▸ QUELLENAUSZUG:
***
Manfred Koch schreibt 2013 in der NZZ: "Büchner-Biografen haben sich oft gewundert über die exzessive Thematisierung der Sexualität im Werk eines jungen Mannes, der allem Anschein nach sehr sittsam aufwuchs (die calvinistische Mutter war prüde, der Mediziner-Vater hat ihn allenfalls «aufgeklärt» durch Konfrontation mit weiblichen Leichen im Anatomiesaal). Christian Milz glaubt jetzt des Rätsels Lösung gefunden zu haben. Deutet nicht vieles darauf hin, dass Georg die schlüpfrigen Gespräche der in höfischer Mätressenwirtschaft erfahrenen Damen mitbekam? Sind nicht auch Verführungsversuche, erotische Spiele mit dem hübschen Knaben denkbar?
***
▸ AUFGABENSTELLUNG: Liefern Sie die Fortsetzung des Zeitungszitats über Büchner und die Sexualität in seinem Werk, beginnend nach dessen letztem Satz. Die anschließenden Zeilen haben einen anderen Ursprung als der Quellenauszug.

▸ DATENABSCHNITT:
***
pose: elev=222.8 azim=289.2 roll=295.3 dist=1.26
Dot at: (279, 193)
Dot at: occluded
***
▸ LÖSUNG:
Direkt belegen lassen sich diese Vermutungen nicht. Es gibt allerdings eine dank ihrer Obszönität prominente Stelle bei Büchner, die an die Welt der Grossmutter erinnert: das Kartenspiel am Anfang von «Dantons Tod», in dem eine «Dame» ihrem Mann «Herz», anderen hingegen das rautenförmige «Carreau» – sprich: die Vagina – darbietet. Diese assoziative Brücke genügt Milz, um einen ganzen Familienroman der inzestuösen Verstrickung zu konstruieren. Sein Buch ist über weite Strecken eine tiefenpsychologische Achterbahnfahrt durch «Woyzeck», die beweisen soll, dass das Stück nur vordergründig von einem Eifersuchtsmord handelt.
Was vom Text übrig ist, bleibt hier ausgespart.